= HOW TO COMPLETE THIS TASK =
Output the records below verbatim, minus the pictures.

= DATA SUPPLIED =
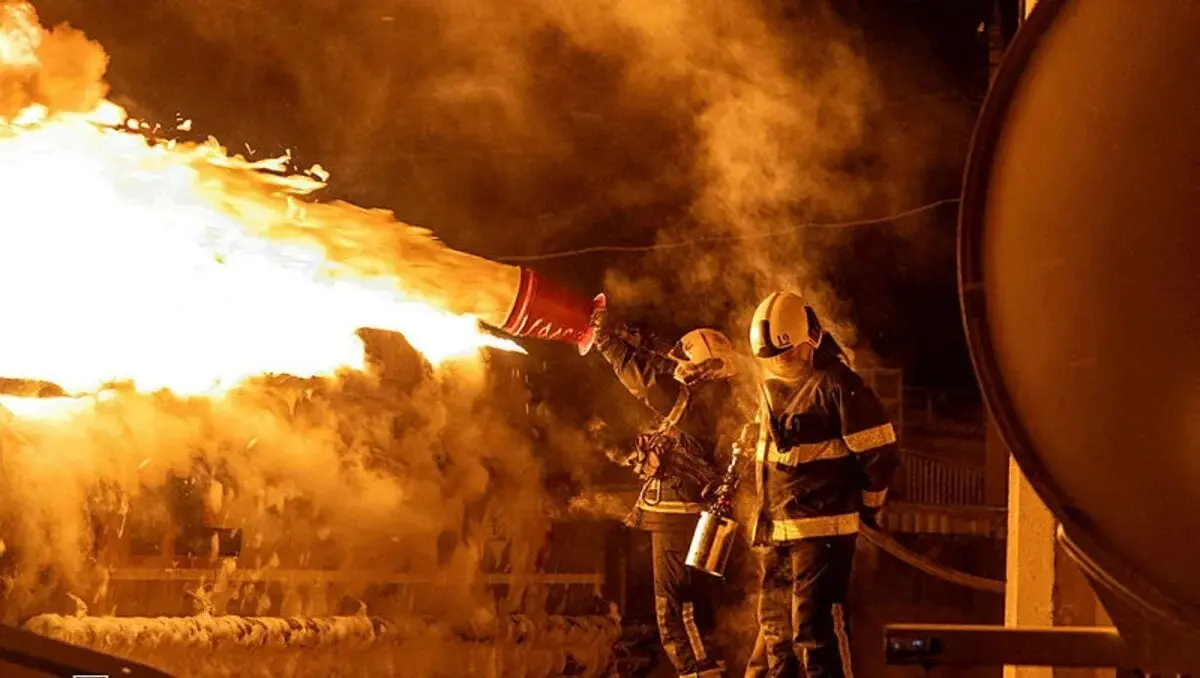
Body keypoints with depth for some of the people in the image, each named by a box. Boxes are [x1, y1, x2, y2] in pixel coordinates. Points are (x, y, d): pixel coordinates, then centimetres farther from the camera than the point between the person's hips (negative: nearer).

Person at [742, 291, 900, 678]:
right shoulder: (773, 386, 14)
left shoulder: (837, 384, -12)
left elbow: (881, 454, -10)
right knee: (775, 625, 14)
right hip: (777, 529, 8)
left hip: (823, 527, -8)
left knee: (815, 628, -12)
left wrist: (867, 508, 1)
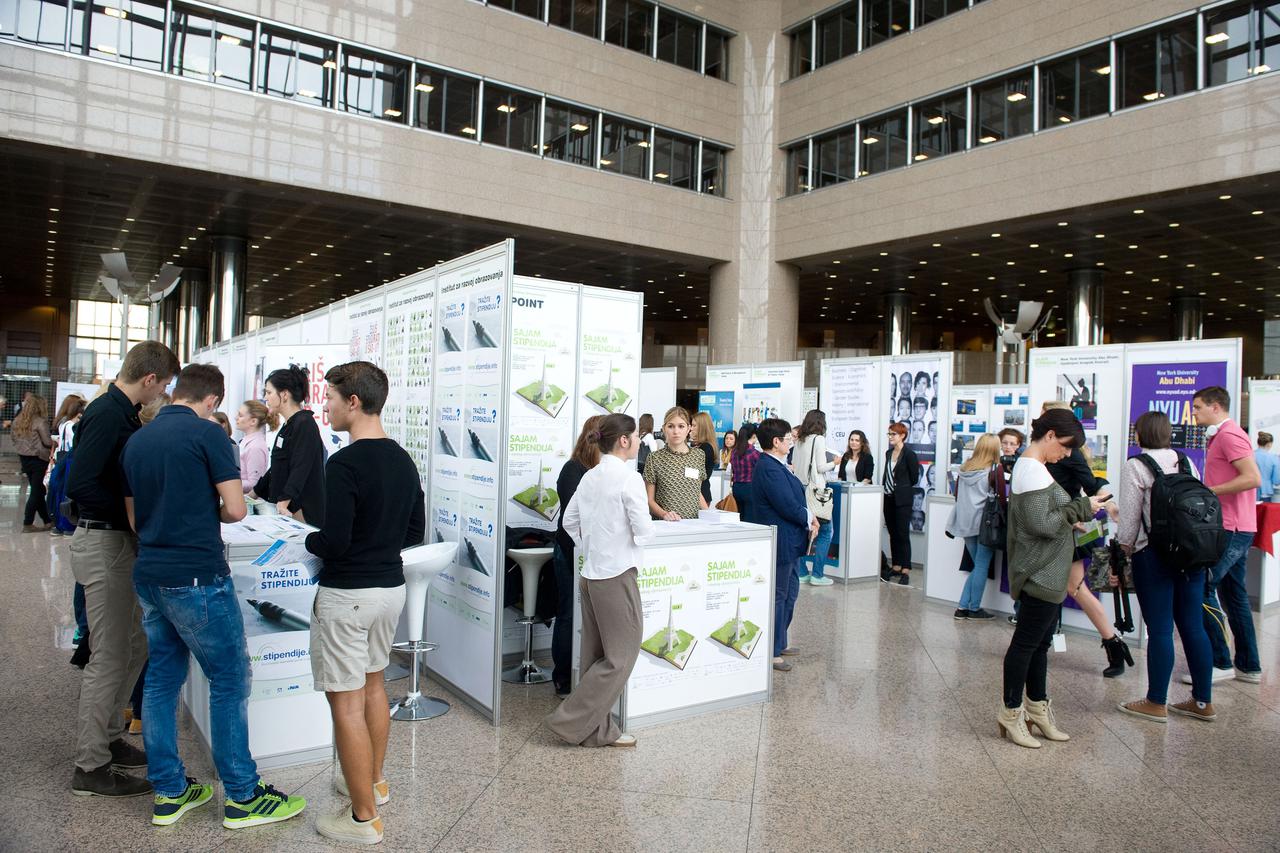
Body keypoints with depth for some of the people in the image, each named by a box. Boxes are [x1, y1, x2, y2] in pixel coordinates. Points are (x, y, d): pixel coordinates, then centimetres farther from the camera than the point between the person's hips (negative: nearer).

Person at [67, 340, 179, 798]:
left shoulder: (121, 413, 11)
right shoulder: (106, 415, -19)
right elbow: (79, 485, -26)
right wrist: (135, 515, -18)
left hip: (120, 541, 10)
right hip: (104, 542, -10)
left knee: (135, 646, 18)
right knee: (110, 657, -1)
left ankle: (108, 737, 32)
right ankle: (90, 766, 11)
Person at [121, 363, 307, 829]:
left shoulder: (136, 441, 10)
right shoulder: (207, 433, -11)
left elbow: (134, 517, 16)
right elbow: (235, 509, -13)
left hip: (150, 575, 8)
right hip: (196, 576, -8)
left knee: (161, 679, 14)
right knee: (230, 680, 2)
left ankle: (169, 791, 23)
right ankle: (242, 796, 9)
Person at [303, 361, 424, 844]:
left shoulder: (344, 465, -20)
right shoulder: (403, 461, 4)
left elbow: (333, 542, -23)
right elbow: (415, 532, 11)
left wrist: (306, 540, -3)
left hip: (347, 594, -8)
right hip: (391, 586, 8)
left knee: (346, 700, 2)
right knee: (372, 683, 23)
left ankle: (364, 818, 12)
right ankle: (373, 781, 39)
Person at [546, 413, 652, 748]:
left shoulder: (589, 477, 8)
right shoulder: (629, 478, -15)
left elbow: (569, 522, 14)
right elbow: (643, 531, -15)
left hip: (590, 575, 8)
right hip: (617, 575, -8)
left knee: (596, 656, 14)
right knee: (620, 657, 3)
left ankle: (598, 730, 23)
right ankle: (569, 721, 5)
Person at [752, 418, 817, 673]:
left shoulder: (776, 466, 11)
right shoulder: (769, 469, -23)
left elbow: (795, 499, 14)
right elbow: (788, 507, -24)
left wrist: (808, 517, -2)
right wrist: (810, 519, -7)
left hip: (790, 542, 11)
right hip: (780, 543, -11)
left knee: (790, 592, 21)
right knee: (778, 596, 0)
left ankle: (779, 642, 34)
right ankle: (771, 651, 12)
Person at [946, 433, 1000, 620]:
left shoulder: (965, 468, 7)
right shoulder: (995, 469, -8)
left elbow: (957, 494, 14)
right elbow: (1001, 498, -7)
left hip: (965, 522, 5)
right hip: (985, 522, -5)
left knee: (977, 566, 14)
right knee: (982, 566, 4)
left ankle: (962, 607, 11)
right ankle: (974, 609, 9)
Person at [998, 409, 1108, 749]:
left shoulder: (1032, 467, 14)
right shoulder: (1032, 470, -18)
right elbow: (1042, 524, -24)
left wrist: (1081, 508, 6)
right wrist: (1081, 508, -14)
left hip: (1046, 573, 10)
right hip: (1041, 574, -10)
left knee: (1040, 642, 17)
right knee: (1026, 642, -1)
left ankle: (1037, 707, 29)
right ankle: (1012, 713, 9)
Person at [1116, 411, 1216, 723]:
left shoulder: (1135, 467, -7)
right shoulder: (1187, 463, 10)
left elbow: (1129, 519, -9)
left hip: (1154, 554, -6)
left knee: (1159, 630, -1)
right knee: (1193, 626, 11)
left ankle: (1156, 703, 8)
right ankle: (1203, 701, 19)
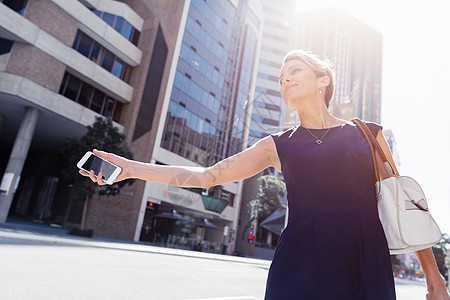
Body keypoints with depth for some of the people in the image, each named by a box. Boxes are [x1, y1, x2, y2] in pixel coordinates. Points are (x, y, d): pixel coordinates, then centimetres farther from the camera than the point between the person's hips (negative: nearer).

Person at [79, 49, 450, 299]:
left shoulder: (369, 133, 8)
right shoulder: (278, 145, 7)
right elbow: (206, 176, 4)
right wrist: (130, 168, 0)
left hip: (367, 265, 1)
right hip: (299, 266, 0)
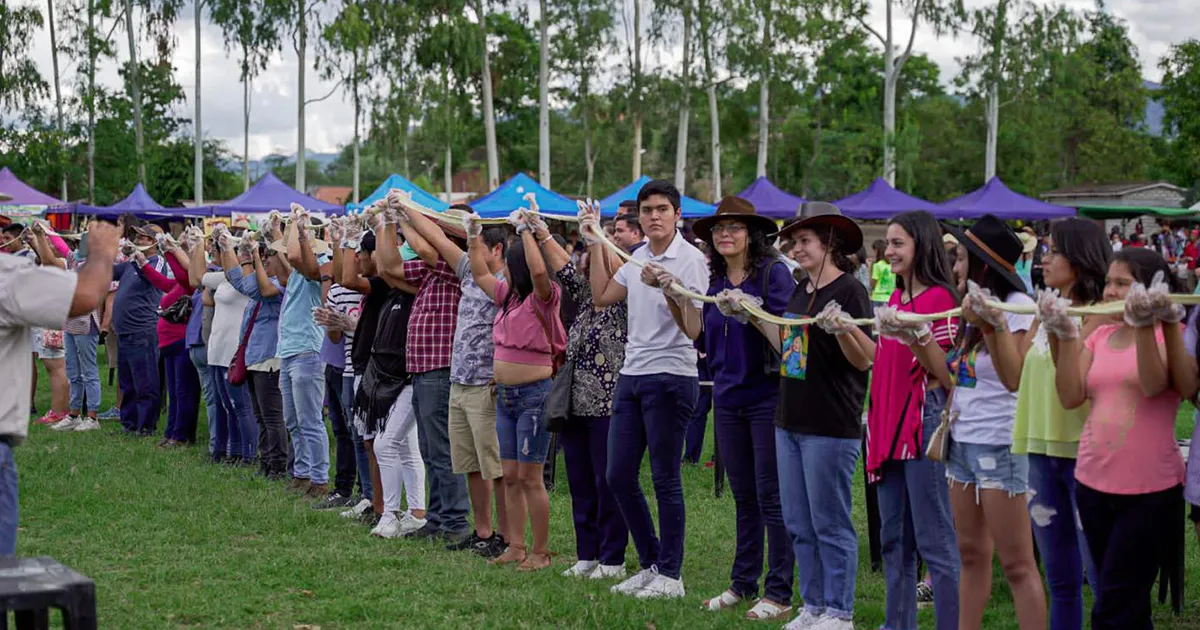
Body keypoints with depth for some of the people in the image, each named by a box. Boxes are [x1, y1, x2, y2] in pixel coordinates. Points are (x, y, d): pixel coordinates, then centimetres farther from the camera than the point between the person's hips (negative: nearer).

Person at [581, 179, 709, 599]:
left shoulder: (690, 259, -11)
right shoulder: (638, 257, 11)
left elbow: (693, 331, -17)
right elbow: (602, 298, 21)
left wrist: (668, 288, -32)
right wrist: (594, 244, 19)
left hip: (671, 378, -8)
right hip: (631, 375, 8)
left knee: (665, 479, -2)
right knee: (619, 476, 9)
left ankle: (670, 574, 8)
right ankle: (651, 563, 21)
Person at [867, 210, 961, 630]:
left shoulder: (940, 299, -10)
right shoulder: (896, 298, 15)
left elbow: (946, 372, -15)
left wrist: (912, 334, -26)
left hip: (923, 421, -9)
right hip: (889, 424, 9)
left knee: (934, 540, -7)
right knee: (893, 537, 14)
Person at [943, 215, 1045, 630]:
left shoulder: (1018, 307, -12)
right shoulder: (974, 305, 13)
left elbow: (1014, 378, -25)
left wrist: (993, 323, -34)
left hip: (999, 444, -9)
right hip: (963, 441, 9)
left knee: (1017, 563, -6)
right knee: (971, 555, 14)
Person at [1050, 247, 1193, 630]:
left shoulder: (1169, 334, -5)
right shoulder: (1101, 336, 10)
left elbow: (1154, 385, -23)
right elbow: (1070, 396, -1)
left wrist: (1144, 325, -31)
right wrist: (1065, 335, -10)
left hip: (1149, 490, -6)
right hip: (1094, 484, 6)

= SOLUTION FOR THIS PROBLEM =
Body keypoints with depth for some of the people in the image, each named by a box. Boxes are [x1, y1, x2, y2] in pixel coordinates. Points are (x, y, d): pixel coordinates, then centimetres farther from the camera than the point between the person's hips (negative: nearer).

Person at [742, 291, 900, 678]:
right shoulder: (773, 386, 14)
left shoulder: (837, 384, -12)
left elbow: (881, 454, -10)
right knee: (775, 625, 14)
right hip: (777, 529, 8)
left hip: (823, 527, -8)
left knee: (815, 628, -12)
left wrist: (867, 508, 1)
Body keypoints with depth for some of the people in the image, each named by a box. Boxes are [x1, y1, x2, y2] in pixel coordinates. Points are (x, y, d): pixel coordinates, then centimetres farther from the camera than the point between the person's hips (negative: nearer).

Person at [67, 340, 179, 798]:
left shoulder: (121, 413, 11)
right shoulder: (106, 415, -19)
right elbow: (79, 485, -26)
right wrist: (135, 515, -18)
left hip: (120, 541, 10)
right hip: (104, 542, -10)
left knee: (135, 646, 18)
right knee: (110, 657, -1)
left ankle: (108, 737, 32)
right ankle: (90, 766, 11)
Person at [121, 363, 307, 829]:
left shoulder: (136, 441, 10)
right shoulder: (207, 433, -11)
left elbow: (134, 517, 16)
right elbow: (235, 509, -13)
left hip: (150, 575, 8)
right hip: (196, 576, -8)
left knee: (161, 679, 14)
right knee: (230, 680, 2)
left ankle: (169, 791, 23)
right ankle: (242, 796, 9)
Person at [303, 361, 424, 844]:
left shoulder: (344, 465, -20)
right shoulder: (403, 461, 4)
left elbow: (333, 542, -23)
right elbow: (415, 532, 11)
left wrist: (306, 540, -3)
left hip: (347, 594, -8)
right hip: (391, 586, 8)
left knee: (346, 700, 2)
right knee: (372, 683, 23)
left ankle: (364, 818, 12)
right ankle: (373, 781, 39)
Person at [546, 413, 652, 748]:
left shoulder: (589, 477, 8)
right shoulder: (629, 478, -15)
left elbow: (569, 522, 14)
right elbow: (643, 531, -15)
left hip: (590, 575, 8)
right hip: (617, 575, -8)
left knee: (596, 656, 14)
right knee: (620, 657, 3)
left ankle: (598, 730, 23)
right ankle: (569, 721, 5)
Person at [752, 418, 817, 673]:
left shoulder: (776, 466, 11)
right shoulder: (769, 469, -23)
left elbow: (795, 499, 14)
right elbow: (788, 507, -24)
left wrist: (808, 517, -2)
right wrist: (810, 519, -7)
left hip: (790, 542, 11)
right hip: (780, 543, -11)
left knee: (790, 592, 21)
right knee: (778, 596, 0)
left ankle: (779, 642, 34)
right ankle: (771, 651, 12)
Person at [946, 433, 1000, 620]:
left shoulder: (965, 468, 7)
right shoulder: (995, 469, -8)
left elbow: (957, 494, 14)
right elbow: (1001, 498, -7)
left hip: (965, 522, 5)
right hip: (985, 522, -5)
left knee: (977, 566, 14)
right knee: (982, 566, 4)
left ankle: (962, 607, 11)
right ankle: (974, 609, 9)
Person at [998, 409, 1108, 749]:
left shoulder: (1032, 467, 14)
right shoulder: (1032, 470, -18)
right elbow: (1042, 524, -24)
left wrist: (1081, 508, 6)
right wrist: (1081, 508, -14)
left hip: (1046, 573, 10)
right hip: (1041, 574, -10)
left knee: (1040, 642, 17)
right knee: (1026, 642, -1)
left ankle: (1037, 707, 29)
right ankle: (1012, 713, 9)
Person at [1116, 411, 1216, 723]:
left shoulder: (1135, 467, -7)
right shoulder: (1187, 463, 10)
left elbow: (1129, 519, -9)
left hip: (1154, 554, -6)
left knee: (1159, 630, -1)
right knee: (1193, 626, 11)
left ankle: (1156, 703, 8)
right ankle: (1203, 701, 19)
Body keypoints with depth for some of the people in the image, each named by a box. Boxes are [x1, y1, x2, y2] in pixel coordinates. Points are (x, y, d): pixel coordinates, then centimetres farther from the camera than the point between the person's hips (negative: nearer).

Person at [79, 49, 450, 299]:
left shoulder: (369, 133, 8)
right shoulder: (278, 145, 7)
right elbow: (206, 176, 4)
right wrist: (130, 168, 0)
left hip: (367, 265, 1)
right hip: (299, 266, 0)
Body keypoints with depth for some of the people in the image, each named by a box. Boxes are [x1, y1, x2, y2] in pixel coordinates. Points are (x, y, d): pixel coordinates, then centimetres farther from the camera than the point between the person's hips (negative: nearer).

Person at [581, 179, 709, 599]:
left shoulder: (690, 259, -11)
right shoulder: (638, 257, 11)
left elbow: (693, 331, -17)
right elbow: (602, 298, 21)
left wrist: (668, 288, -32)
right wrist: (594, 244, 19)
left hip: (671, 378, -8)
right hip: (631, 375, 8)
left knee: (665, 479, -2)
right knee: (619, 476, 9)
left ankle: (670, 574, 8)
right ankle: (651, 563, 21)
Person at [867, 210, 961, 630]:
left shoulder: (940, 299, -10)
right shoulder: (896, 298, 15)
left elbow: (946, 372, -15)
left wrist: (912, 334, -26)
left hip: (923, 421, -9)
right hip: (889, 424, 9)
left knee: (934, 540, -7)
right knee: (893, 537, 14)
Person at [943, 215, 1045, 630]:
left shoulder: (1018, 307, -12)
right shoulder: (974, 305, 13)
left elbow: (1014, 378, -25)
left wrist: (993, 323, -34)
left hip: (999, 444, -9)
right hip: (963, 441, 9)
left knee: (1017, 563, -6)
right knee: (971, 555, 14)
Person at [1050, 247, 1193, 630]:
left shoulder: (1169, 334, -5)
right shoulder: (1101, 336, 10)
left elbow: (1154, 385, -23)
right elbow: (1070, 396, -1)
left wrist: (1144, 325, -31)
right wrist: (1065, 335, -10)
left hip: (1149, 490, -6)
right hip: (1094, 484, 6)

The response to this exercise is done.